• [Extracted text]
== == ==
I have intentionally chosen a very readable text.  In addition to planning time to do homework, please take time to carefully read the sections in the book.  Notice use of the words “time” and “carefully”.  Read the sections slowly and actively.  If you do not understand some statement reread it, think of some potential meanings and see if they are consistent, and if all else fails, ask me.  If you do not believe a statement, check it with your own examples.  Finally, if you understand and believe the statements, consider how you would convince someone else that they are true, in other words, how would you prove them?
Because the text is exceptionally accessible, we will structure classtime more as an interactive discussion of the reading than lecture.  For each class day there is an assigned reading.  Read the section before coming to class.  After completing questions from the reading we will discuss problems not a part of the problem sets during the class discussion.

Learning Outcomes
Upon successful completion of Math 223 - Calculus III, a student will be able to:
• Represent vectors analytically and geometrically, and compute dot and cross products for presentations of lines and planes,
• Analyze vector functions to find derivatives, tangent lines, integrals, arc length, and curvature,
• Compute limits and derivatives of functions of 2 and 3 variables,
• Apply derivative concepts to find tangent lines to level curves and to solve optimization problems,
• Evaluate double and triple integrals for area and volume,
• Differentiate vector fields,
• Determine gradient vector fields and find potential functions,
• Evaluate line integrals directly and by the fundamental theorem, and
• Use technological tools such as computer algebra systems or graphing calculators for visualization and calculation of multivariable calculus concepts.

Your grade in this course will be based upon your performance on various aspects.  The weight assigned to each is designated below:
Exams:                                                                  Assignments: (5% each*, complete 10)
Exam 1           13%                                                Problem Sets (5)       25%
Exam 2           13%                                                More (2)                   10%
Final Exam     25%                                                Lab Writeups (3)       15%
More may include extra problem sets, papers, or lab writeups.
*Problem set 3 is rather long and therefore worth 7%.  Problem set 5 is rather short and therefore worth 3%.
== == ==
• [Listed records]
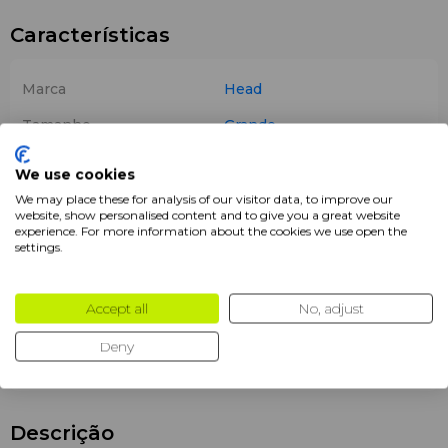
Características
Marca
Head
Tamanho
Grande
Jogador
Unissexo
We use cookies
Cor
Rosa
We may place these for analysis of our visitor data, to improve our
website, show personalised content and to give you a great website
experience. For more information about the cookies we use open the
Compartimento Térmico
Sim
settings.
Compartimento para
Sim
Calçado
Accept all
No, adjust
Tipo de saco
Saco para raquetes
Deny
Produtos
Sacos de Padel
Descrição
== == ==
• [What needs to be done] Continue the Calculus III course syllabus, starting right after its note on the weights of problem sets 3 and 5.

• [Answer to this problem]
Problem Sets
There will be five pairs of problem sets distributed throughout the semester.  You must complete one of each pair.   Problem sets are due on the scheduled dates.  You are encouraged to consult with me outside of class on any questions toward completing the homework.  You are also encouraged to work together on homework assignments, but each must write up their own well-written solutions.  A good rule for this is it is encouraged to speak to each other about the problem, but you should not read each other's solutions.  A violation of this policy will result in a zero for the entire assignment and reporting to the Dean of Students for a violation of academic integrity.  I strongly recommend reading the suggestions on working such problems before beginning the first set.  Each question will be counted in the following manner:
0 – missing question or plagiarised work
1 – question copied
2 – partial question
3 – completed question (with some solution)
4 – completed question correctly and well-written
Each entire problem set will then be graded on a 90-80-70-60% (decile) scale.  Late items will not be accepted.  Problem sets will be returned on the following class day along with solutions to the problems.  Because solutions will be provided, comments will be somewhat limited on individual papers.  Please feel free to discuss any homework with me outside of class or during review.    **New:  Points lost on problem sets may be reearned (or preearned) by finding errors in the textbook (there are a few  - both mathematical and writing) as follows:  The first student who notifies me via email of an error will receive one problem set point.  I will keep the errors listed here for you to check

Solutions and Plagiarism
There are plenty of places that one can find all kinds of solutions to problems in this class.  Reading them and not referencing them in your work is plagiarism, and will be reported as an academic integrity violation.  Reading them and referencing them is not quite plagiarism, but does undermine the intent of the problems.  Therefore, if you reference solutions you will receive 0 points, but you will *not* be reported for an academic integrity.  Simply - please do not read any solutions for problems in this class.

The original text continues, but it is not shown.